[Opening Text provided section]
Sponsored content
From manufacturers to buyers: a value chain approach to responsible antibiotics procurement and production
Alba Tiley – Director of Sustainability (ESG) and Public Affairs, Centrient Pharmaceuticals
From elective surgeries to organ transplants and chemotherapy, 21st-century healthcare hinges on our ability to prevent and treat bacterial infections using antibiotics. However, the rapid growth of antimicrobial resistance, or AMR, threatens the many advancements achieved through modern medicine. Resistance to antibiotics is responsible for an estimated 33,000 deaths each year in the EU alone, and the numbers are growing quickly.
As well as inappropriate use during healthcare provision, AMR is linked to antibiotics residues from pharmaceutical manufacturing found in wastewater and other effluents. Increasingly, manufacturers are joining forces to address their role in preventing the growing threat of antimicrobial resistance. The AMR Industry Alliance, of which Centrient Pharmaceuticals is a founding member, has developed an Antibiotic Manufacturing Framework to set a benchmark for good manufacturing practices, including targets to minimise pharmaceutical emissions.
Connecting production and procurement to combat AMR
Collaboration between producers does not go far enough. AMR is a global, sector-wide healthcare issue, and all parts of the value chain – procurers as well as producers – have a responsibility to ensure safe and sustainable production. Everything connects: by emphasising sustainable procurement, industry leaders can incentivise their suppliers to embed environmentally responsible practices, including by alerting them to the growing business risks posed by AMR. Besides rewarding responsible antibiotics production, procurers can help foster transparency on sustainability along the value chain by encouraging suppliers to disclose their supply chain and environmental strategies.
Market incentives to promote sustainable antibiotics manufacturing and supply chain practices are also emerging on a national level. The Swedish County Councils uses environmental criteria in healthcare procurement while, in Norway, sustainability accounts for 30% of government-mandated procurement scoring criteria. On an international level, we can point to Sustainable Procurement in the Health Sector, a United Nations initiative established in 2012 to drive compliance and due diligence throughout the health supply chain, with a focus on responsible procurement.
[Closing Text provided section]
[Opening Excerpted records section]
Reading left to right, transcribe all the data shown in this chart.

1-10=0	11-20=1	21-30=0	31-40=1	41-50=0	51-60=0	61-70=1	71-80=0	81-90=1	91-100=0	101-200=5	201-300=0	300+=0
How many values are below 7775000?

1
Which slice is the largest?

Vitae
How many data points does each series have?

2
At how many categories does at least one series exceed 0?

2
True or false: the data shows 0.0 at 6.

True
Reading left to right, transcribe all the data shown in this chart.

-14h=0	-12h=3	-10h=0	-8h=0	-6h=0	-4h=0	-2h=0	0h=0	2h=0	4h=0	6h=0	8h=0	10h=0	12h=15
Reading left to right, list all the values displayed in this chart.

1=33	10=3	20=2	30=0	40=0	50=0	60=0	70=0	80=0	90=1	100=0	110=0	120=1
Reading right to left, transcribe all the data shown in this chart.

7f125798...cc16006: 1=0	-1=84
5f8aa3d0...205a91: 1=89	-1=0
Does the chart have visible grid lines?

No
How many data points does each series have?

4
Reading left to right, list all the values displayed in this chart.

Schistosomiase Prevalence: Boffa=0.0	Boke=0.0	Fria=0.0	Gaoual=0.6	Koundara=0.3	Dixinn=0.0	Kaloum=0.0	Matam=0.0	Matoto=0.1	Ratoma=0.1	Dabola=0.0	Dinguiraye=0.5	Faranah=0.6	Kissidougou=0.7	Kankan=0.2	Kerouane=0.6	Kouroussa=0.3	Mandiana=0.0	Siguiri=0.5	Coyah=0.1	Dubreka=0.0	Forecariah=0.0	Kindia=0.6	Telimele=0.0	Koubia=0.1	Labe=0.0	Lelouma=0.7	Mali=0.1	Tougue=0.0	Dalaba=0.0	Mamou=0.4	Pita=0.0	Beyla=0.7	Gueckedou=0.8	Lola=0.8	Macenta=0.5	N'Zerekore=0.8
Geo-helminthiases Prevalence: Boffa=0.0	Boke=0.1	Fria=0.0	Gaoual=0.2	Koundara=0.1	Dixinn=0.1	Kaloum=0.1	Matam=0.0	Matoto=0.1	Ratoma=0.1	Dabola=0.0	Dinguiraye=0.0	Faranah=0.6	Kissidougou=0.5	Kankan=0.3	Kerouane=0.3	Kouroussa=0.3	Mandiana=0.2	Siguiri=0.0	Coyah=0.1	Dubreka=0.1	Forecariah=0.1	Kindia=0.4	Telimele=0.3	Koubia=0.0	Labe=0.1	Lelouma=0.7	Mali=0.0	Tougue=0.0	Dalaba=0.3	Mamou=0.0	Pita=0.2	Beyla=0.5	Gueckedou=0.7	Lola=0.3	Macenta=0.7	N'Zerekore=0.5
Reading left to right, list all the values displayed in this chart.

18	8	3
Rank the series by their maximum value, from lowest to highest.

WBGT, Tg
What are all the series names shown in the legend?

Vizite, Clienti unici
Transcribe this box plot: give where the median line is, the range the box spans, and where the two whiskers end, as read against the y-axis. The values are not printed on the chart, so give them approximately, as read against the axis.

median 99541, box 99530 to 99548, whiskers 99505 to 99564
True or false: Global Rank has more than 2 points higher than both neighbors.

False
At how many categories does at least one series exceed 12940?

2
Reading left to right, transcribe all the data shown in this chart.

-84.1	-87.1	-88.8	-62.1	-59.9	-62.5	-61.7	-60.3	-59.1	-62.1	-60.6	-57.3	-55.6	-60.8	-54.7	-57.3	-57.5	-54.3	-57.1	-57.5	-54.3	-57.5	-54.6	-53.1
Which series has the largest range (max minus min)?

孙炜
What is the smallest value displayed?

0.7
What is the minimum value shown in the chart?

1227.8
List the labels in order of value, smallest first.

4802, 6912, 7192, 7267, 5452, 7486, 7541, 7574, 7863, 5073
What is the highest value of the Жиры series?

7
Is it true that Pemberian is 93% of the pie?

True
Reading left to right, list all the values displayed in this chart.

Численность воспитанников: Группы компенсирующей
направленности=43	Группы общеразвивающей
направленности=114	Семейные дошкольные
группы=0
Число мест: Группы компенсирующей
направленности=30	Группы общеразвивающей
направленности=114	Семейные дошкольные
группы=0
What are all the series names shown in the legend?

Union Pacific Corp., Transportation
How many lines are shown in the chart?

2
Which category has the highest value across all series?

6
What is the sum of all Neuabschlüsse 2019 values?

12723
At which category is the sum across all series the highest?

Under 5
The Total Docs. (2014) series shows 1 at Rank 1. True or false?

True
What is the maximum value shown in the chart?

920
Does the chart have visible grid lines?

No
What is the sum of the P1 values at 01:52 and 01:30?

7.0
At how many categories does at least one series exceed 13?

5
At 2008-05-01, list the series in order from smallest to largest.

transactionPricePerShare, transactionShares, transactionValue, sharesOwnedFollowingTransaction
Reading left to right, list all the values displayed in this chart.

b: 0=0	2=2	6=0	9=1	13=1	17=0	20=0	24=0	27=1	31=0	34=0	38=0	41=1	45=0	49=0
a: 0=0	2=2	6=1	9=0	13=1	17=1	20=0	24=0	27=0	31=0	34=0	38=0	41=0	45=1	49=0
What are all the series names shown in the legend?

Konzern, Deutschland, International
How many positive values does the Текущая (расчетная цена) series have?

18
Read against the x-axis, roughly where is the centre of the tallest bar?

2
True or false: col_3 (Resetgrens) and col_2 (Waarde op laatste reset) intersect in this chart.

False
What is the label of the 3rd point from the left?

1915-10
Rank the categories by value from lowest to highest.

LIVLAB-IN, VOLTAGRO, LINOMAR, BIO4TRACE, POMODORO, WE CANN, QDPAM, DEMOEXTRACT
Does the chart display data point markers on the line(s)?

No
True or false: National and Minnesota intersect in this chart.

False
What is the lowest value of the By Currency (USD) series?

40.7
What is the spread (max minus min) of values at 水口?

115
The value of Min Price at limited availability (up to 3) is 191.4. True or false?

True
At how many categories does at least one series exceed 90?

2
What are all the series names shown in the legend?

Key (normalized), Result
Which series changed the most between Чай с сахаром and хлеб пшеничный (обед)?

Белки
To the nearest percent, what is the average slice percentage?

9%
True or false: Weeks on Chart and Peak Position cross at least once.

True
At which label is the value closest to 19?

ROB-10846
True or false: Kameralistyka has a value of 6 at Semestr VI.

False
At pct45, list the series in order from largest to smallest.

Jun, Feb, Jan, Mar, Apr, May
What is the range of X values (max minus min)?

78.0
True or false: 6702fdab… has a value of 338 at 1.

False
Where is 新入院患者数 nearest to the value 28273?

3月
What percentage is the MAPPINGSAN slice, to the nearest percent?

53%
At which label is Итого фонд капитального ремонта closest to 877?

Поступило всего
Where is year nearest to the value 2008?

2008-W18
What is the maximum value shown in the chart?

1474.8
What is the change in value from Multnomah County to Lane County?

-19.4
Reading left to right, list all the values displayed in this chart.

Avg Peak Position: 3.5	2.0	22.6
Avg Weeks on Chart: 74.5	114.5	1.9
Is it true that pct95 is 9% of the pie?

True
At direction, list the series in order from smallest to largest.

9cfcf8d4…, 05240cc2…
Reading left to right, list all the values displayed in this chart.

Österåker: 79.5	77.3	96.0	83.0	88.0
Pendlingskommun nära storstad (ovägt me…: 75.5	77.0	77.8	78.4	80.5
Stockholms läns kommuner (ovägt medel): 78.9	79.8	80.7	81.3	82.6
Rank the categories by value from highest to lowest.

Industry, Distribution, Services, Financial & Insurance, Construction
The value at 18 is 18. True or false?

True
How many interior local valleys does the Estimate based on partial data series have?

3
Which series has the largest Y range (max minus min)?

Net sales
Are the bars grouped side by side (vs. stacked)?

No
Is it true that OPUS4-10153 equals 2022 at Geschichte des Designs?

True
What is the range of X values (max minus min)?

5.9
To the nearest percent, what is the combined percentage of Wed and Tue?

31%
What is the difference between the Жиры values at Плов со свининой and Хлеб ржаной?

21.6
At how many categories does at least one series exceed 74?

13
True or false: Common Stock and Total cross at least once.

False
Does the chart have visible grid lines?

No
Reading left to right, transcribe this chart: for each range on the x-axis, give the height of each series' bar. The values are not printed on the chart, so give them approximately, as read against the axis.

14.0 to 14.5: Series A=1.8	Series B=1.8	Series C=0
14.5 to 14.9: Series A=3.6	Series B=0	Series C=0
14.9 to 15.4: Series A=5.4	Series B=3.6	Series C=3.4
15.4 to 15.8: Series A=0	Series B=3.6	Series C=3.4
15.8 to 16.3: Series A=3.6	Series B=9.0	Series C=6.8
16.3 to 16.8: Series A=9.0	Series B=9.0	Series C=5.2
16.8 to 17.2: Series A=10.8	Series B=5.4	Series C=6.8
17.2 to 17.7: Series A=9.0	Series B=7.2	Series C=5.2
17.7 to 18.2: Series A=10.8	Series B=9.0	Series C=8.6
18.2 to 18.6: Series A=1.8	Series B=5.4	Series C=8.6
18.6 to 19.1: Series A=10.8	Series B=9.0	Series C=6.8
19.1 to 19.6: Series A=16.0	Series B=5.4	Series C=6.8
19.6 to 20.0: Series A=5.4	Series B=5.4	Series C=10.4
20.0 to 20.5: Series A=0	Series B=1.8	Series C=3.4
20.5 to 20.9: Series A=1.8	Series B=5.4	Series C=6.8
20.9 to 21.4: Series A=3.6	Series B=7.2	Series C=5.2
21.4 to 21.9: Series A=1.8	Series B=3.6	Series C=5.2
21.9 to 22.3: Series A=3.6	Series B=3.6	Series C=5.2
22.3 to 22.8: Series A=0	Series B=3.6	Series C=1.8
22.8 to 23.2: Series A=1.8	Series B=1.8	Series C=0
[Closing Excerpted records section]
What you are asked to do: Return everything in the article on antibiotics procurement from "As well as inappropriate" down to "minimise pharmaceutical emissions.", copied word for word. The records were taken from a different source.

Your response:
As well as inappropriate use during healthcare provision, AMR is linked to antibiotics residues from pharmaceutical manufacturing found in wastewater and other effluents. Increasingly, manufacturers are joining forces to address their role in preventing the growing threat of antimicrobial resistance. The AMR Industry Alliance, of which Centrient Pharmaceuticals is a founding member, has developed an Antibiotic Manufacturing Framework to set a benchmark for good manufacturing practices, including targets to minimise pharmaceutical emissions.